A Spool of Blue Thread by Anne Tyler

A Spool of Blue Thread by Anne Tyler

Anne Tyler is a brilliant author, she's a Pulitzer Prize winner after all.  Her stories revolve around families of all shapes and sizes, who live in and around Baltimore, Maryland.  She paints vivid pictures of her characters with calming prose.  A Spool of Blue Thread doesn't disappoint in any of those areas.

Abby and Red Whitshank have raised their children in a stately home built by Red's father, Junior.  The house is a central character to the story, the glue, so to speak that keeps them together.  When the children determine that Red and Abby are getting too old to live alone, the secrets the family harbors try to bubble up from their long buried hiding places. 

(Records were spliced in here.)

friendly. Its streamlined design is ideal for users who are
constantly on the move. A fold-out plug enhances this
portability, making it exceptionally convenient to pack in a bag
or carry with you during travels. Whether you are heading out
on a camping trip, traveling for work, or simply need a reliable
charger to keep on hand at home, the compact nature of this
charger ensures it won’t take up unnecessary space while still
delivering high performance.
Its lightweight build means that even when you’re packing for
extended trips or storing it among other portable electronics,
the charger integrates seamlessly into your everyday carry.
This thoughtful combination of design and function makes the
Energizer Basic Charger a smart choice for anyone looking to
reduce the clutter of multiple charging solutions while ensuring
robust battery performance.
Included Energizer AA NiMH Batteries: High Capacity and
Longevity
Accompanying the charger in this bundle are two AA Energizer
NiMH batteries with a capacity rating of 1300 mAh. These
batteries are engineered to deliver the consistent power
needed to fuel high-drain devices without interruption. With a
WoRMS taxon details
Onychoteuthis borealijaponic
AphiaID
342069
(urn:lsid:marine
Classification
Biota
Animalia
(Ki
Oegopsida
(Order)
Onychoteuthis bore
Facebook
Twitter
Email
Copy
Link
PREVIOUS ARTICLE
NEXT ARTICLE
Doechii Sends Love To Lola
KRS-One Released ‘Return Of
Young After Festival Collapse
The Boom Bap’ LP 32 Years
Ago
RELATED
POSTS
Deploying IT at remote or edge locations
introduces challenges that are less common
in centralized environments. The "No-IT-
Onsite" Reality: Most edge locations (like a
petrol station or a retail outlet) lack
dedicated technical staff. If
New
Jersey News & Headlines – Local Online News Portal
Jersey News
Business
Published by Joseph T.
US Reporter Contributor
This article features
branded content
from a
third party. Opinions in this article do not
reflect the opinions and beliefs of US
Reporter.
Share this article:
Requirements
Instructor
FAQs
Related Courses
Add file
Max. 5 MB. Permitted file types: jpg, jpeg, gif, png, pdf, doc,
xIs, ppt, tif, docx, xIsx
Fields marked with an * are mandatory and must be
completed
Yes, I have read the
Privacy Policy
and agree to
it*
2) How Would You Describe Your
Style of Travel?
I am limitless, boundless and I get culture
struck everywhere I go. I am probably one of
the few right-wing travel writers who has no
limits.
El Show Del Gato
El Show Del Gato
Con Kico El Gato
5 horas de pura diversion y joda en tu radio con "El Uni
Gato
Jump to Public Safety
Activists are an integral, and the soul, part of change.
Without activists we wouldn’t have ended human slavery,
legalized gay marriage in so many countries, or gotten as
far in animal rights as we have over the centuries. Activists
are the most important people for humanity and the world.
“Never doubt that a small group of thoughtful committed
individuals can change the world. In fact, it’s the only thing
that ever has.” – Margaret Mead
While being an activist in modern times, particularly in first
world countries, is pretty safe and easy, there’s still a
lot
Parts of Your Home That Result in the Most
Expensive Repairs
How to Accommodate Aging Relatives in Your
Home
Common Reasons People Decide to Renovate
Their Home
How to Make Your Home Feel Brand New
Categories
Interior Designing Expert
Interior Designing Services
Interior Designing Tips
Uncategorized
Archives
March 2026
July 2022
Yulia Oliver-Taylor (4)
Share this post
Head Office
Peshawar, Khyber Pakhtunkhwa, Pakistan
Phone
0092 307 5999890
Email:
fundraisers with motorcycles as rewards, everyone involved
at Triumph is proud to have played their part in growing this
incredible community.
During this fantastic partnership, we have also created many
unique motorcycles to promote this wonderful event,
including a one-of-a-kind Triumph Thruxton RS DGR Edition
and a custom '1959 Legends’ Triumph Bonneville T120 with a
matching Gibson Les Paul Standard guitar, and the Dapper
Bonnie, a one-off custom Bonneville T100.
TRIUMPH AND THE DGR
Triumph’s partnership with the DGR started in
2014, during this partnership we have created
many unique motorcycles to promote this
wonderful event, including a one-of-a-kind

For me however, I just plain didn't get it.  The opening scene revolves around Denny, Abby and Red's son who has always been a little strange and aloof.  Denny remains distant throughout the story and the reasons why the book opened with him, were never really resolved.  At least in my mind.  I found this book, though beautifully written, long and drawn out, without any resolution.  None of the characters took the time to change or had any cathartic moments that forced them to.  I know that some of you that have read this book might disagree with that statement because things did happen to this family.  But they all seemed to brush off any events that had some depth and move along as if nothing had changed.

It's the struggle that makes a book worth reading.  I was reading pages from anyone's ordinary life without a rip or a tear that need to be sewn back together.  A Spool of Blue Thread never took the time to mend what truly needed mending.